Stored data entries
-.-.-

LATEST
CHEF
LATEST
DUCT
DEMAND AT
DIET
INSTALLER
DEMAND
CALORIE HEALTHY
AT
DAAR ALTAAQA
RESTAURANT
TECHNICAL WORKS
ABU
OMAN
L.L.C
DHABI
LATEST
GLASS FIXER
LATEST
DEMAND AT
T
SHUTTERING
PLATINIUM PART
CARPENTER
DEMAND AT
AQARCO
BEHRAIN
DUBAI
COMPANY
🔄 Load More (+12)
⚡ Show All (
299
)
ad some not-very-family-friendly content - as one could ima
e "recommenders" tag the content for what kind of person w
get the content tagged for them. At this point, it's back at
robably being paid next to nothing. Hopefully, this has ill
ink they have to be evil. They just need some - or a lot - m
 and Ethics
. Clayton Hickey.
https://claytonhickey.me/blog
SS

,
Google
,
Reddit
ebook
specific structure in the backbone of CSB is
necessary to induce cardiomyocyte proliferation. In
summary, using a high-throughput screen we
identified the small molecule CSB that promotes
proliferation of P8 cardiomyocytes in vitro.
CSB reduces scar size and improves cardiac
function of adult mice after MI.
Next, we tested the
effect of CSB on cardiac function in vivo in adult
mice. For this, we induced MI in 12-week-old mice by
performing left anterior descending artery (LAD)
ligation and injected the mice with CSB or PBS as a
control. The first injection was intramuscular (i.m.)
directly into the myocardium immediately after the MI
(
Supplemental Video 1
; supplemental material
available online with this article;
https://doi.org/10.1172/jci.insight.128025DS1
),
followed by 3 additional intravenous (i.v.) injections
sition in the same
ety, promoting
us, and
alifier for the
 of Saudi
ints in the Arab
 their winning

-.-.-

EXERCISE INSTRUCTIONS: The answer must be all of the entries, restated exactly.

RESPONSE BELOW:
LATEST
CHEF
LATEST
DUCT
DEMAND AT
DIET
INSTALLER
DEMAND
CALORIE HEALTHY
AT
DAAR ALTAAQA
RESTAURANT
TECHNICAL WORKS
ABU
OMAN
L.L.C
DHABI
LATEST
GLASS FIXER
LATEST
DEMAND AT
T
SHUTTERING
PLATINIUM PART
CARPENTER
DEMAND AT
AQARCO
BEHRAIN
DUBAI
COMPANY
🔄 Load More (+12)
⚡ Show All (
299
)
ad some not-very-family-friendly content - as one could ima
e "recommenders" tag the content for what kind of person w
get the content tagged for them. At this point, it's back at
robably being paid next to nothing. Hopefully, this has ill
ink they have to be evil. They just need some - or a lot - m
 and Ethics
. Clayton Hickey.
https://claytonhickey.me/blog
SS

,
Google
,
Reddit
ebook
specific structure in the backbone of CSB is
necessary to induce cardiomyocyte proliferation. In
summary, using a high-throughput screen we
identified the small molecule CSB that promotes
proliferation of P8 cardiomyocytes in vitro.
CSB reduces scar size and improves cardiac
function of adult mice after MI.
Next, we tested the
effect of CSB on cardiac function in vivo in adult
mice. For this, we induced MI in 12-week-old mice by
performing left anterior descending artery (LAD)
ligation and injected the mice with CSB or PBS as a
control. The first injection was intramuscular (i.m.)
directly into the myocardium immediately after the MI
(
Supplemental Video 1
; supplemental material
available online with this article;
https://doi.org/10.1172/jci.insight.128025DS1
),
followed by 3 additional intravenous (i.v.) injections
sition in the same
ety, promoting
us, and
alifier for the
 of Saudi
ints in the Arab
 their winning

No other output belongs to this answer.